§ **Job**
Reproduce the lines below word for word, leaving out the pictures.

========

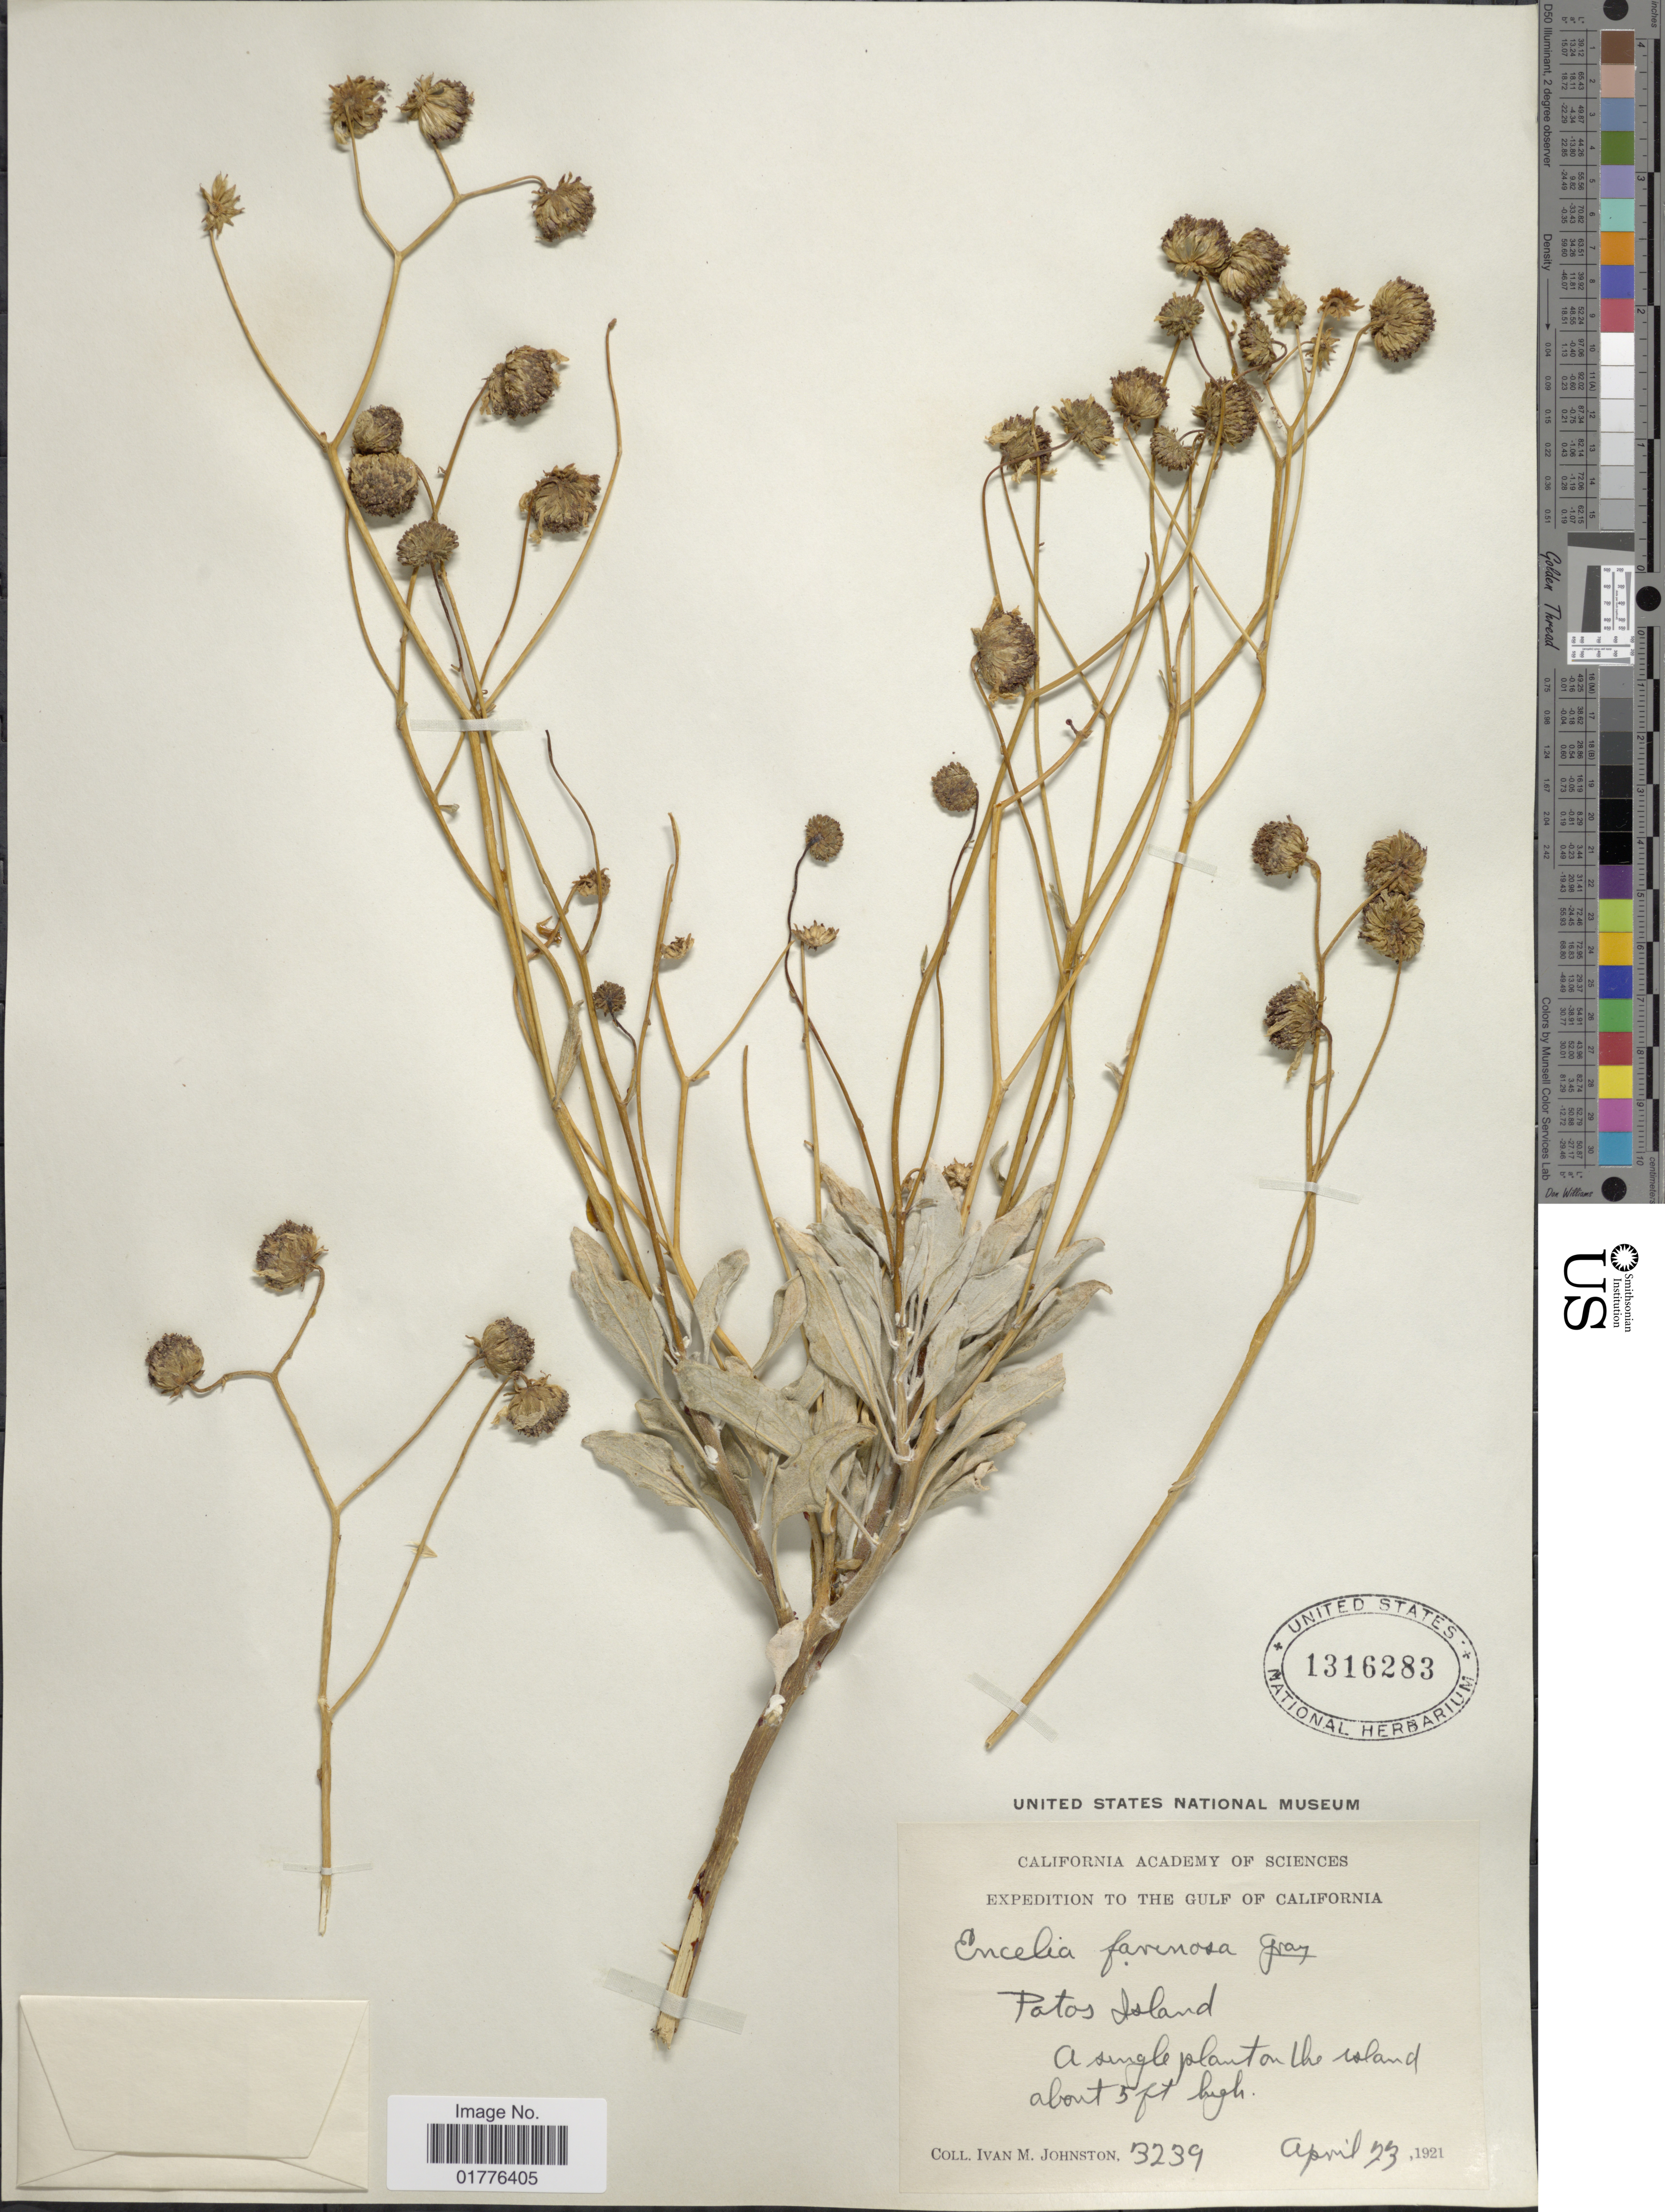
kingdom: Plantae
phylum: Tracheophyta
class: Magnoliopsida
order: Asterales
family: Asteraceae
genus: Encelia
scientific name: Encelia farinosa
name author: A. Gray ex Torr. in Emory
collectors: I.M. Johnston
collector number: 3239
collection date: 1921-04-23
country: Mexico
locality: The gulf of California, Patos Island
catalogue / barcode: US 1316283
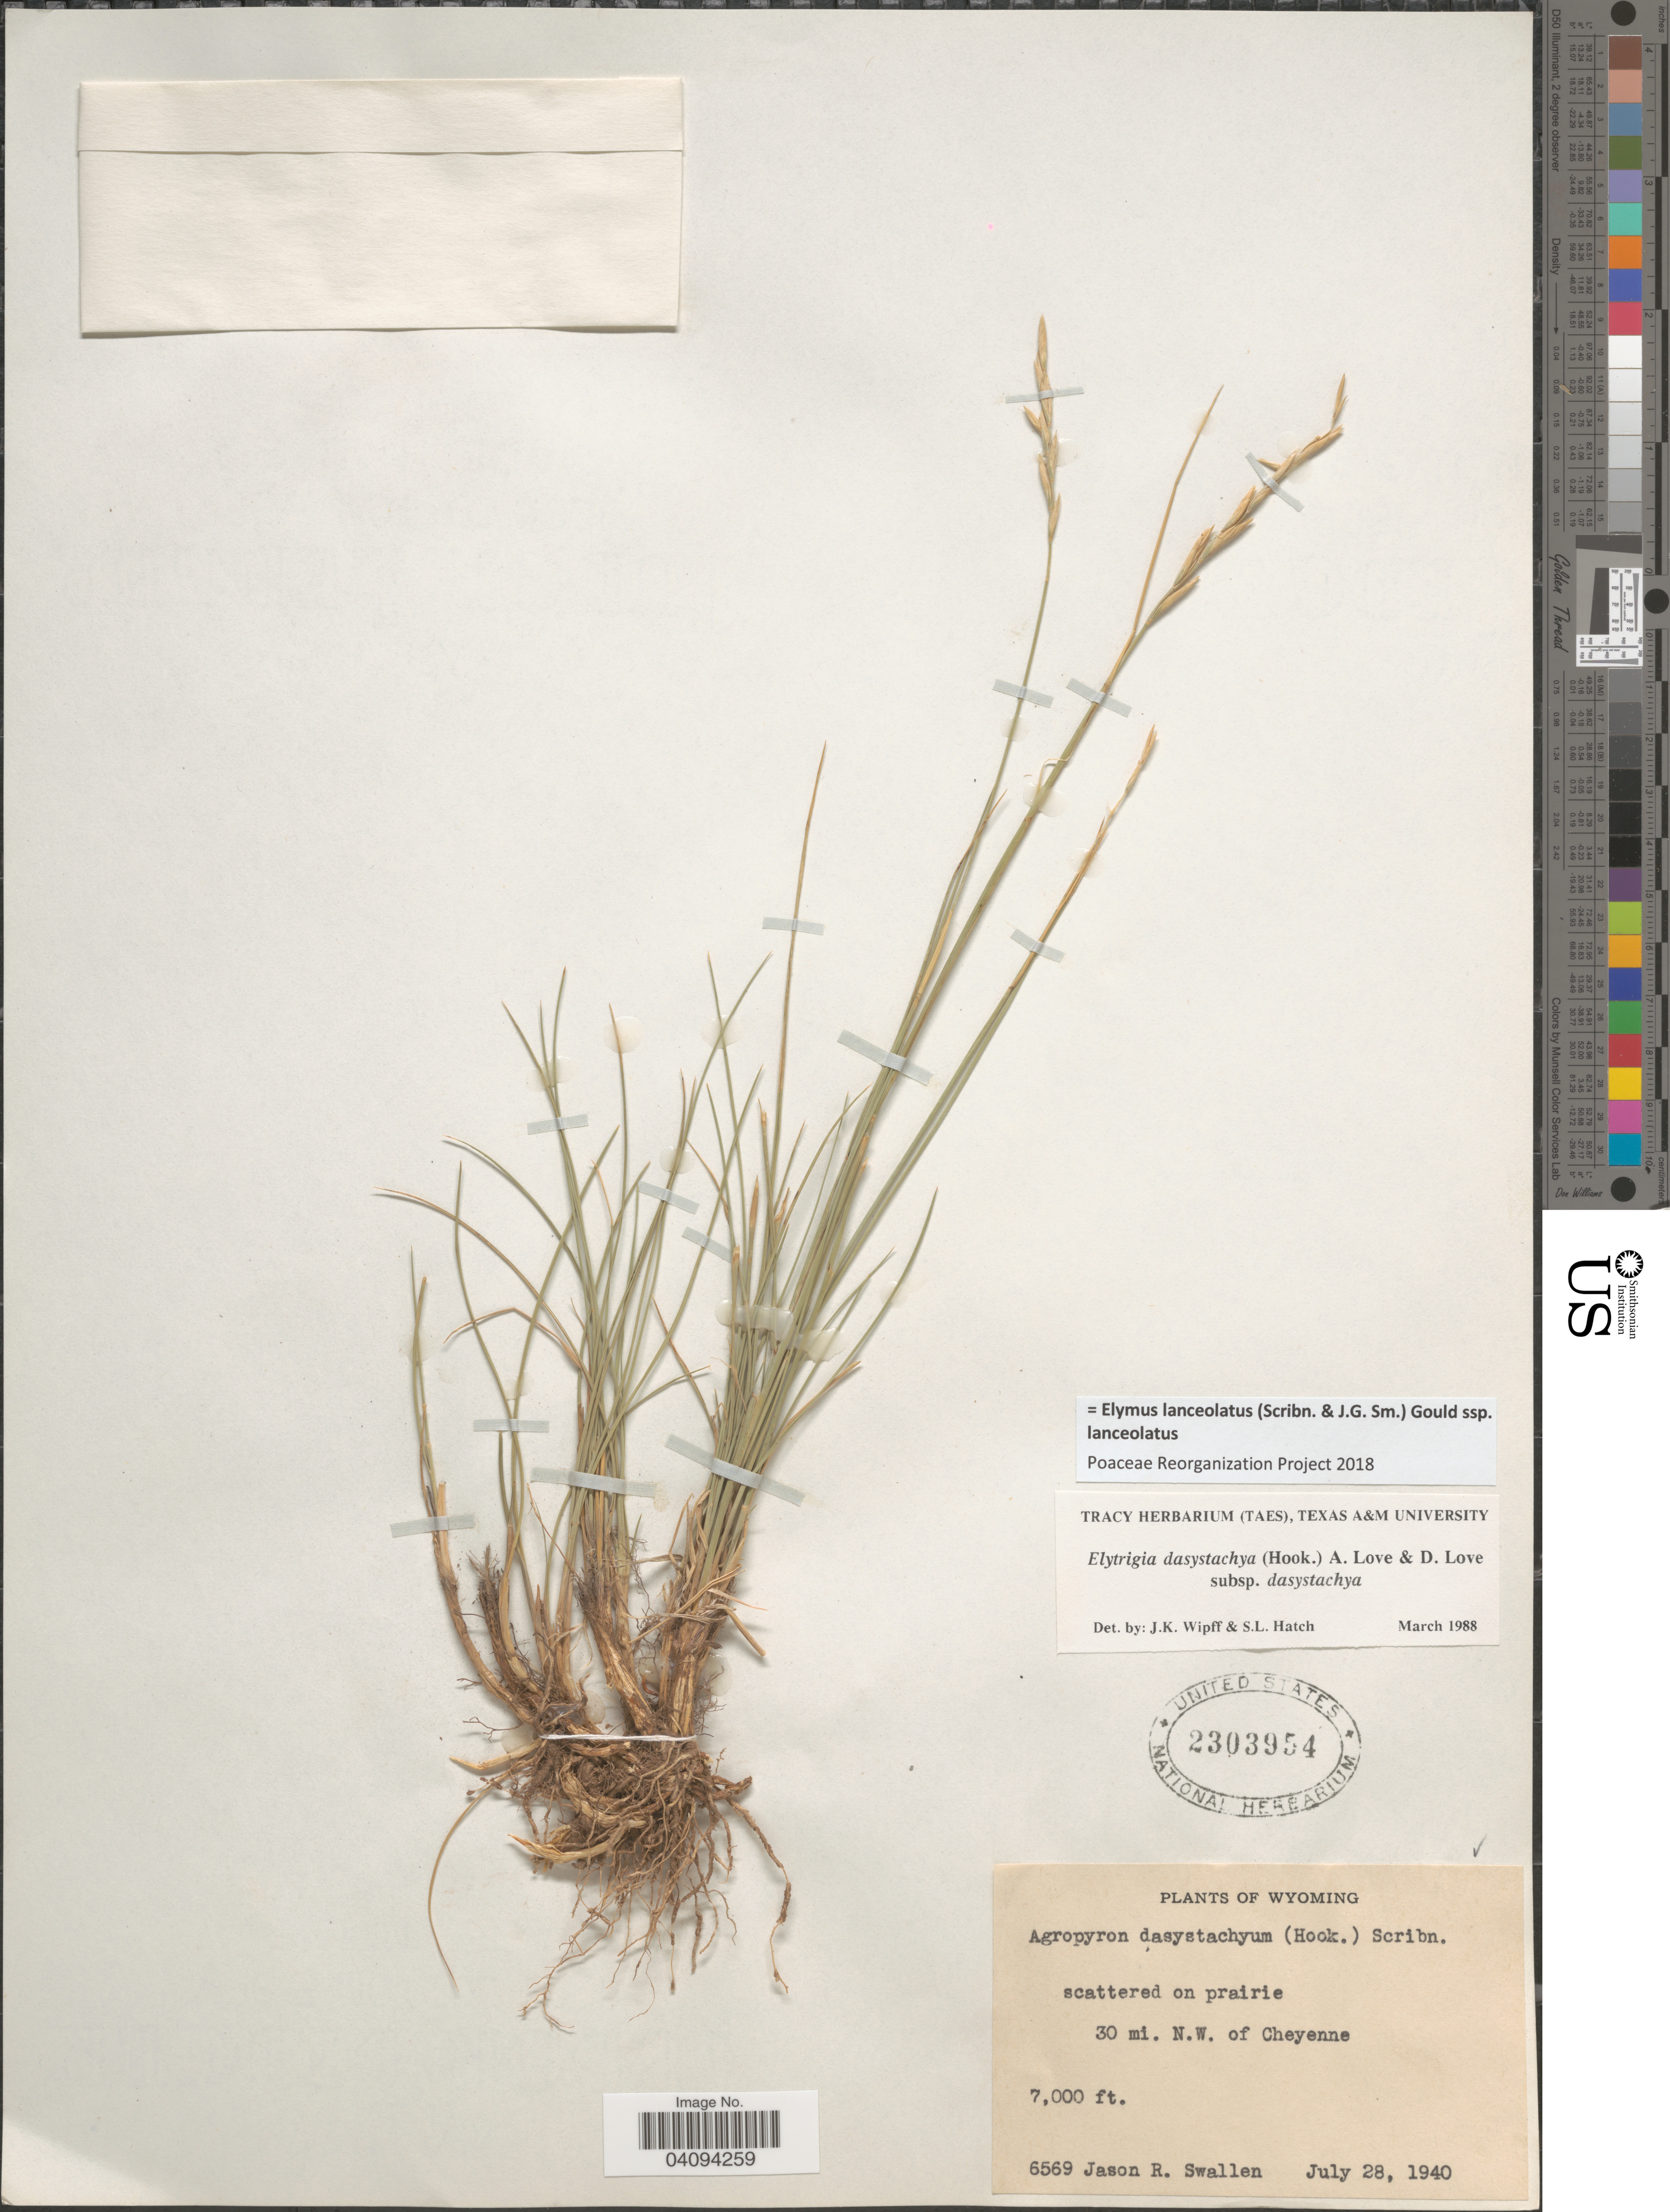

========

§ **Exercise response**
kingdom: Plantae
phylum: Tracheophyta
class: Magnoliopsida
order: Asterales
family: Asteraceae
genus: Encelia
scientific name: Encelia farinosa
name author: A. Gray ex Torr. in Emory
collectors: I.M. Johnston
collector number: 3239
collection date: 1921-04-23
country: Mexico
locality: The gulf of California, Patos Island
catalogue / barcode: US 1316283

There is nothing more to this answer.